**What is expected**
Leave out the pictures and repeat every record exactly.

Stored data entries
+++
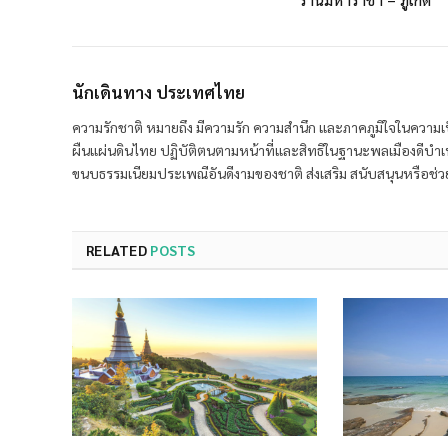
นักเดินทาง ประเทศไทย
ความรักชาติ หมายถึง มีความรัก ความสำนึก และภาคภูมิใจในความเ
ผืนแผ่นดินไทย ปฏิบัติตนตามหน้าที่และสิทธิในฐานะพลเมืองดีบำเ
ขนบธรรมเนียมประเพณีอันดีงามของชาติ ส่งเสริม สนับสนุนหรือช่วยเ
RELATED
POSTS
+++
**Output below**
นักเดินทาง ประเทศไทย
ความรักชาติ หมายถึง มีความรัก ความสำนึก และภาคภูมิใจในความเ
ผืนแผ่นดินไทย ปฏิบัติตนตามหน้าที่และสิทธิในฐานะพลเมืองดีบำเ
ขนบธรรมเนียมประเพณีอันดีงามของชาติ ส่งเสริม สนับสนุนหรือช่วยเ
RELATED
POSTS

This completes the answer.